Cornerback C.J. Wilson completed the trifecta, picking off a pass from Dave Shinskie and returning it 28 yards for a touchdown in the third quarter. Wilson, who picked off a pass and ran it back 43 yards in his team’s 28–21 victory at Central Florida on Sept. 11, became the first NC State player to score on two interception returns in the same season since Greg Williams in 1966.
• Boston College linebacker Mark Herzlich showed yet another example of his toughness over the weekend. Herzlich, who has returned after missing all of last season while recovering from cancer, played against NC State with a broken bone in his left hand. Herzlich wore a huge wrap that rendered his fingers immobile, but he still intercepted one pass and broke up another in addition to making three tackles.

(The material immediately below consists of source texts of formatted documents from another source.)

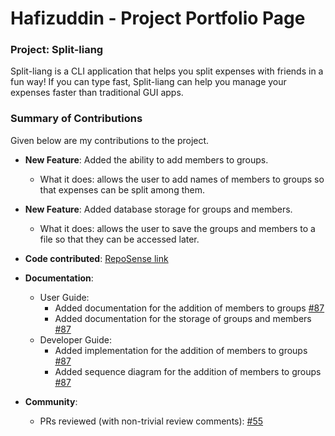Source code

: # Hafizuddin - Project Portfolio Page

### Project: Split-liang

Split-liang is a CLI application that helps you split expenses with friends in a fun way! If you can type fast, Split-liang can help you manage your expenses faster than traditional GUI apps.

### Summary of Contributions

Given below are my contributions to the project.

* **New Feature**: Added the ability to add members to groups.
    * What it does: allows the user to add names of members to groups so that expenses can be split among them.

* **New Feature**: Added database storage for groups and members.
    * What it does: allows the user to save the groups and members to a file so that they can be accessed later.

* **Code contributed**: [RepoSense link](https://nus-cs2113-ay2324s2.github.io/tp-dashboard/?search=&sort=groupTitle&sortWithin=title&timeframe=commit&mergegroup=&groupSelect=groupByRepos&breakdown=true&checkedFileTypes=docs~functional-code~test-code~other&since=2024-02-23&tabOpen=true&tabType=authorship&tabAuthor=hafizuddin-a&tabRepo=AY2324S2-CS2113-T15-3%2Ftp%5Bmaster%5D&authorshipIsMergeGroup=false&authorshipFileTypes=docs~functional-code~test-code~other&authorshipIsBinaryFileTypeChecked=false&authorshipIsIgnoredFilesChecked=false)

* **Documentation**:
    * User Guide:
        * Added documentation for the addition of members to groups [\#87](https://github.com/AY2324S2-CS2113-T15-3/tp/pull/87)
        * Added documentation for the storage of groups and members [\#87](https://github.com/AY2324S2-CS2113-T15-3/tp/pull/87)
    * Developer Guide:
        * Added implementation for the addition of members to groups [\#87](https://github.com/AY2324S2-CS2113-T15-3/tp/pull/87)
        * Added sequence diagram for the addition of members to groups [\#87](https://github.com/AY2324S2-CS2113-T15-3/tp/pull/87)

* **Community**:
    * PRs reviewed (with non-trivial review comments): [\#55](https://github.com/AY2324S2-CS2113-T15-3/tp/pull/55)

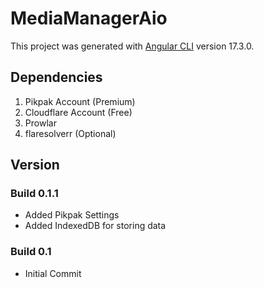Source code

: # MediaManagerAio

This project was generated with [Angular CLI](https://github.com/angular/angular-cli) version 17.3.0.

## Dependencies

1. Pikpak Account (Premium)
2. Cloudflare Account (Free)
3. Prowlar
4. flaresolverr (Optional) 

## Version
### Build 0.1.1
- Added Pikpak Settings
- Added IndexedDB for storing data

### Build 0.1
- Initial Commit
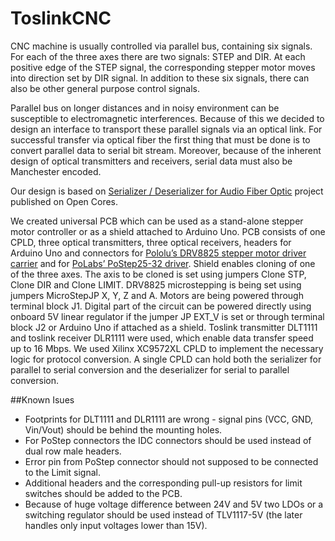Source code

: # ToslinkCNC

CNC machine is usually controlled via parallel bus, containing six signals. For each of the three axes there are two signals: STEP and DIR. At each positive edge of the STEP signal, the corresponding stepper motor moves into direction set by DIR signal. In addition to these six signals, there can also be other general purpose control signals.

Parallel bus on longer distances and in noisy environment can be susceptible to electromagnetic interferences. Because of this we decided to design an interface to transport these parallel signals via an optical link. For successful transfer via optical fiber the first thing that must be done is to convert parallel data to serial bit stream. Moreover, because of the inherent design of optical transmitters and receivers, serial data must also be Manchester encoded.

Our design is based on [Serializer / Deserializer for Audio Fiber Optic](http://opencores.org/project,parallel_io_through_fiber) project published on Open Cores. 

We created universal PCB which can be used as a stand-alone stepper motor controller or as a shield attached to Arduino Uno. PCB consists of one CPLD, three optical transmitters, three optical receivers, headers for Arduino Uno and connectors for [Pololu’s DRV8825 stepper motor driver carrier](https://www.pololu.com/product/2133) and for [PoLabs’ PoStep25-32 driver](http://www.poscope.com/PoStep25-32). Shield enables cloning of one of the three axes. The axis to be cloned is set using jumpers Clone STP, Clone DIR and Clone LIMIT. DRV8825 microstepping is being set using jumpers MicroStepJP X, Y, Z and A. Motors are being powered through terminal block J1. Digital part of the circuit can be powered directly using onboard 5V linear regulator if the jumper JP EXT_V is set or through terminal block J2 or Arduino Uno if attached as a shield. Toslink transmitter DLT1111 and toslink receiver DLR1111 were used, which enable data transfer speed up to 16 Mbps. We used Xilinx XC9572XL CPLD to implement the necessary logic for protocol conversion. A single CPLD can hold both the serializer for parallel to serial conversion and the deserializer for serial to parallel conversion.

##Known Isues

 * Footprints for DLT1111 and DLR1111 are wrong - signal pins (VCC, GND, Vin/Vout) should be behind the mounting holes.
 * For PoStep connectors the IDC connectors should be used instead of dual row male headers. 
 * Error pin from PoStep connector should not supposed to be connected to the Limit signal. 
 * Additional headers and the corresponding pull-up resistors for limit switches should be added to the PCB. 
 * Because of huge voltage difference between 24V and 5V two LDOs or a switching regulator should be used instead of TLV1117-5V (the later handles only input voltages lower than 15V).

• Clemson coach Dabo Swinney attempted to shield his players from blame in the aftermath of the Tigers’ third consecutive loss, but he gave plenty of ammunition to his critics in the process. “I’m extremely embarrassed,” Swinney said. “This team deserves better, Clemson deserves better, the fans deserve better. This is just not a very well-coached football team right now, and it’s my fault. I’m extremely disappointed in what I saw today. I saw a team that wasn’t very smart, I saw a team that wasn’t very disciplined. I saw a team get a lot of critical penalties, right from the beginning of the game on the first play. I saw a team give up a huge play that led to a score right before the end of the half. I’m embarrassed. I’m extremely disappointed in myself. I’m better than this, I know I’m better than this, and it’s my job to get it fixed. It’s nobody else’s job. This football team didn’t quit, the football team played, they tried as hard as they could, and it’s obvious they’re just not very well-coached.”
• Florida State backup tailback Chris Thompson rushed for a career-high 158 yards on 14 carries against Miami. Thompson gave his stats a huge boost late in the fourth quarter with a 90-yard touchdown run, the third-longest rush in FSU history and the longest run ever allowed by the Hurricanes.

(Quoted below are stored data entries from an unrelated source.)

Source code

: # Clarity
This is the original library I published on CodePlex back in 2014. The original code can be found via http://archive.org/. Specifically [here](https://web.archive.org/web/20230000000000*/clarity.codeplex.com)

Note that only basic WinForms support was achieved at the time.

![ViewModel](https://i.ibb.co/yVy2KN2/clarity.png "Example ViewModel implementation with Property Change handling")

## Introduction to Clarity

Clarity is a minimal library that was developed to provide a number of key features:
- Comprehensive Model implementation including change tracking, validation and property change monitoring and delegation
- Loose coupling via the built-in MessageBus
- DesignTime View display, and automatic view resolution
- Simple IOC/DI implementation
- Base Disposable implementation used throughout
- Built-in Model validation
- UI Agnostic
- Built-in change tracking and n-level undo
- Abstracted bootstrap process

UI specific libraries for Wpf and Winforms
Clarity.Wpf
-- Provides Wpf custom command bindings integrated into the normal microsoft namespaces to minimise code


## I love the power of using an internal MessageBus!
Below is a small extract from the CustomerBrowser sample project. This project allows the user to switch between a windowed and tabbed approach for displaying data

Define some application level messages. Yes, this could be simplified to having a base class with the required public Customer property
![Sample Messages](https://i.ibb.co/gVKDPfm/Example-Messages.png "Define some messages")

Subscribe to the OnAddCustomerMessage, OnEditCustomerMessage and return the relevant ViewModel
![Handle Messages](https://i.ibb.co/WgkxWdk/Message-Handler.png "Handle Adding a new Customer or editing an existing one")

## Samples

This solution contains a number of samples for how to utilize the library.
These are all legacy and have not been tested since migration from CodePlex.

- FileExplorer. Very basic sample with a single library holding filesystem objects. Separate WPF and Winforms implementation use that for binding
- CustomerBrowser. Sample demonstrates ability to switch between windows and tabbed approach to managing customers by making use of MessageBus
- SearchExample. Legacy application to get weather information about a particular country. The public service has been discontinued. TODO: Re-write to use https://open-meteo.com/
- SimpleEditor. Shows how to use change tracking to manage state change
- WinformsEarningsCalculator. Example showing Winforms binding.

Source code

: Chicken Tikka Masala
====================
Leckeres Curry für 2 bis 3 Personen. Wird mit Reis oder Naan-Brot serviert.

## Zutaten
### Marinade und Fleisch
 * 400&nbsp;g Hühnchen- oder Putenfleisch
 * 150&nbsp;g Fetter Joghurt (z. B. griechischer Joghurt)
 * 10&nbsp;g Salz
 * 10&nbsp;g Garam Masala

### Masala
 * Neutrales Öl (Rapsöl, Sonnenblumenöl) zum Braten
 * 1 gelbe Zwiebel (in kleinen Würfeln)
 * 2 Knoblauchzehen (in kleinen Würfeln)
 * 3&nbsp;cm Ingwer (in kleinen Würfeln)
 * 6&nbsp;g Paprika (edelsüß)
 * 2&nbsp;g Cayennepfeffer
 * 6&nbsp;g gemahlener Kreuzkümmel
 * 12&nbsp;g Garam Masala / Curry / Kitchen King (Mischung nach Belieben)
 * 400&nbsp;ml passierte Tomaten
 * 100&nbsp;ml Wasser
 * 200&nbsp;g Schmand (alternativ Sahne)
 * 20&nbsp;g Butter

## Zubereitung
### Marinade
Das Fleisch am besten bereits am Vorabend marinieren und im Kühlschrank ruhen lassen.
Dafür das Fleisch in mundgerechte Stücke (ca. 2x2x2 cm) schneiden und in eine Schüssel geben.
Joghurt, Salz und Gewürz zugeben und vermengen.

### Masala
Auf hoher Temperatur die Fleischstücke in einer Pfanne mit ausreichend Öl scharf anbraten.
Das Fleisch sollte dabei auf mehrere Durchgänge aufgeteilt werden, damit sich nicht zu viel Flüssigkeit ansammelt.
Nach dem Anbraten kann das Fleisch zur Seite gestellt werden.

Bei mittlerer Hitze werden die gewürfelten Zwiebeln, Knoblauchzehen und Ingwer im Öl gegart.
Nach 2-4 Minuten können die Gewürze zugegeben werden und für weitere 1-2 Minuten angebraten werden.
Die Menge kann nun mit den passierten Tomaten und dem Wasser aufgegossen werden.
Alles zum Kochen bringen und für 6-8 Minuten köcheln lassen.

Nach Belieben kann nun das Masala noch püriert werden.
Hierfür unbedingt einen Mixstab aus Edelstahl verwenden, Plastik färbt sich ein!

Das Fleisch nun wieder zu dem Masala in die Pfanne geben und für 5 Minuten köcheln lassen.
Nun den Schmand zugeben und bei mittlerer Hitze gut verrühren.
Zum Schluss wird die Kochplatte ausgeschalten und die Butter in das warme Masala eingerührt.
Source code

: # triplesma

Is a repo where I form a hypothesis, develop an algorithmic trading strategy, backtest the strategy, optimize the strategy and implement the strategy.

• Georgia Tech posted consecutive victories over Virginia for the first time since 1990-91. The Yellow Jackets have won six consecutive games against their Coastal Division foes.

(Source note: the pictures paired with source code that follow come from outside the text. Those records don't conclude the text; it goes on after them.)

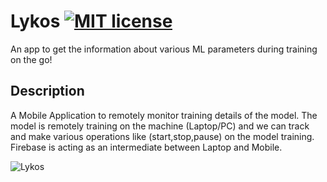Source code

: # Lykos [![MIT license](http://img.shields.io/badge/license-MIT-brightgreen.svg)](http://opensource.org/licenses/MIT)
An app to get the information about various ML parameters during training on the go!

## Description 
A Mobile Application to remotely monitor training details of the model. The model is remotely training on the machine (Laptop/PC) and we can track and make various operations like (start,stop,pause) on the model training. Firebase is acting as an intermediate between Laptop and Mobile. 

![Lykos](https://raw.githubusercontent.com/monitor-ai/Lykos/master/Frontend/logo.png)
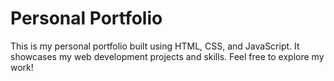 # Personal Portfolio

This is my personal portfolio built using HTML, CSS, and JavaScript. It showcases my web development projects and skills. Feel free to explore my work!


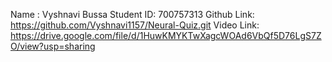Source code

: Name : Vyshnavi Bussa 
Student ID: 700757313 
Github Link: https://github.com/Vyshnavi1157/Neural-Quiz.git
Video Link: https://drive.google.com/file/d/1HuwKMYKTwXagcWOAd6VbQf5D76LgS7ZO/view?usp=sharing
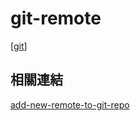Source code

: # git-remote

[[git]]


## 相關連結

[add-new-remote-to-git-repo](https://articles.assembla.com/en/articles/1136998-how-to-add-a-new-remote-to-your-git-repo)

[//begin]: # "Autogenerated link references for markdown compatibility"
[git]: git.md "git"
[//end]: # "Autogenerated link references"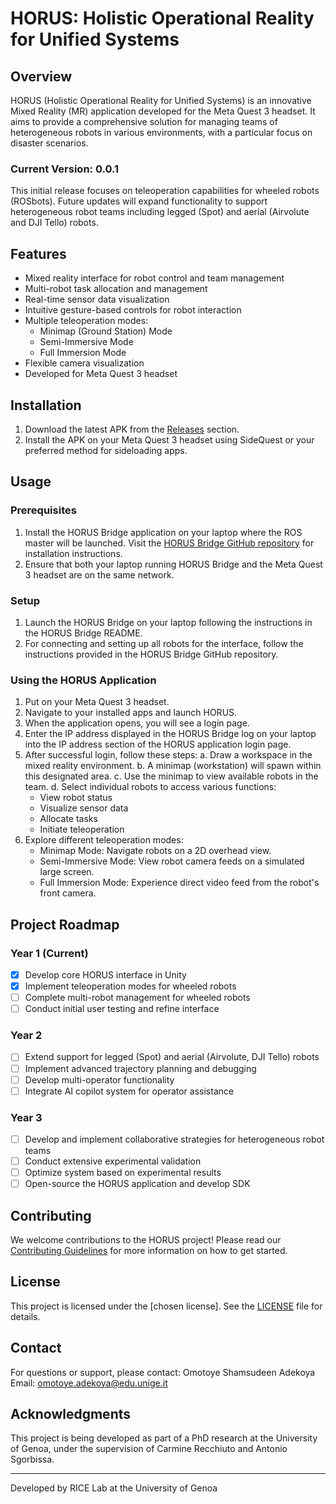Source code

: # HORUS: Holistic Operational Reality for Unified Systems

## Overview

HORUS (Holistic Operational Reality for Unified Systems) is an innovative Mixed Reality (MR) application developed for the Meta Quest 3 headset. It aims to provide a comprehensive solution for managing teams of heterogeneous robots in various environments, with a particular focus on disaster scenarios.

### Current Version: 0.0.1

This initial release focuses on teleoperation capabilities for wheeled robots (ROSbots). Future updates will expand functionality to support heterogeneous robot teams including legged (Spot) and aerial (Airvolute and DJI Tello) robots.

## Features

- Mixed reality interface for robot control and team management
- Multi-robot task allocation and management
- Real-time sensor data visualization
- Intuitive gesture-based controls for robot interaction
- Multiple teleoperation modes:
  - Minimap (Ground Station) Mode
  - Semi-Immersive Mode
  - Full Immersion Mode
- Flexible camera visualization
- Developed for Meta Quest 3 headset

## Installation

1. Download the latest APK from the [Releases](https://github.com/RICE-unige/horus/releases) section.
2. Install the APK on your Meta Quest 3 headset using SideQuest or your preferred method for sideloading apps.

## Usage

### Prerequisites
1. Install the HORUS Bridge application on your laptop where the ROS master will be launched. Visit the [HORUS Bridge GitHub repository](https://github.com/Omotoye/horus_bridge) for installation instructions.
2. Ensure that both your laptop running HORUS Bridge and the Meta Quest 3 headset are on the same network.

### Setup
1. Launch the HORUS Bridge on your laptop following the instructions in the HORUS Bridge README.
2. For connecting and setting up all robots for the interface, follow the instructions provided in the HORUS Bridge GitHub repository.

### Using the HORUS Application
1. Put on your Meta Quest 3 headset.
2. Navigate to your installed apps and launch HORUS.
3. When the application opens, you will see a login page.
4. Enter the IP address displayed in the HORUS Bridge log on your laptop into the IP address section of the HORUS application login page.
5. After successful login, follow these steps:
   a. Draw a workspace in the mixed reality environment.
   b. A minimap (workstation) will spawn within this designated area.
   c. Use the minimap to view available robots in the team.
   d. Select individual robots to access various functions:
      - View robot status
      - Visualize sensor data
      - Allocate tasks
      - Initiate teleoperation
6. Explore different teleoperation modes:
   - Minimap Mode: Navigate robots on a 2D overhead view.
   - Semi-Immersive Mode: View robot camera feeds on a simulated large screen.
   - Full Immersion Mode: Experience direct video feed from the robot's front camera.

## Project Roadmap

### Year 1 (Current)
- [x] Develop core HORUS interface in Unity
- [x] Implement teleoperation modes for wheeled robots
- [ ] Complete multi-robot management for wheeled robots
- [ ] Conduct initial user testing and refine interface

### Year 2
- [ ] Extend support for legged (Spot) and aerial (Airvolute, DJI Tello) robots
- [ ] Implement advanced trajectory planning and debugging
- [ ] Develop multi-operator functionality
- [ ] Integrate AI copilot system for operator assistance

### Year 3
- [ ] Develop and implement collaborative strategies for heterogeneous robot teams
- [ ] Conduct extensive experimental validation
- [ ] Optimize system based on experimental results
- [ ] Open-source the HORUS application and develop SDK

## Contributing

We welcome contributions to the HORUS project! Please read our [Contributing Guidelines](CONTRIBUTING.md) for more information on how to get started.

## License

This project is licensed under the [chosen license]. See the [LICENSE](LICENSE) file for details.

## Contact

For questions or support, please contact:
Omotoye Shamsudeen Adekoya
Email: omotoye.adekoya@edu.unige.it

## Acknowledgments

This project is being developed as part of a PhD research at the University of Genoa, under the supervision of Carmine Recchiuto and Antonio Sgorbissa.

---

Developed by RICE Lab at the University of Genoa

• Tailback Graig Cooper, Miami’s leading rushing each of the last three seasons, showed some burst in his first playing time since the season opener. Cooper, who had been out with an ankle injury after spending the off-season rehabbing from knee surgery, gained 22 yards on two carries and caught a pass for 11 yards against Florida State.
• North Carolina has played back-to-back games without a turnover for the first time since 1996.
*Virginia tailback Keith Payne, who rushed for 56 yards and two touchdowns on 14 carries against Georgia Tech, had some unconventional help on his 1-yard TD run in the fourth quarter. Linebacker Darnell Carter, who tallied the first interception of his career earlier in the game, lined up at fullback to help clear Payne’s path to the end zone.
• Virginia Tech tailbacks Darren Evans and David Wilson filled in admirably once again for injured starter Ryan Williams, who missed his third consecutive game with a hamstring injury. Evans and Wilson each rushed for a touchdown against Central Michigan while combining for 119 yards on 14 carries.
• Wake Forest quarterback Tanner Price produced a record-breaking return to action after sitting out last week’s game with a concussion. Price completed 37 of 53 passes for 326 yards, two touchdowns and no interceptions against Navy, completing more passes and throwing for more yardage than any true freshman in school history.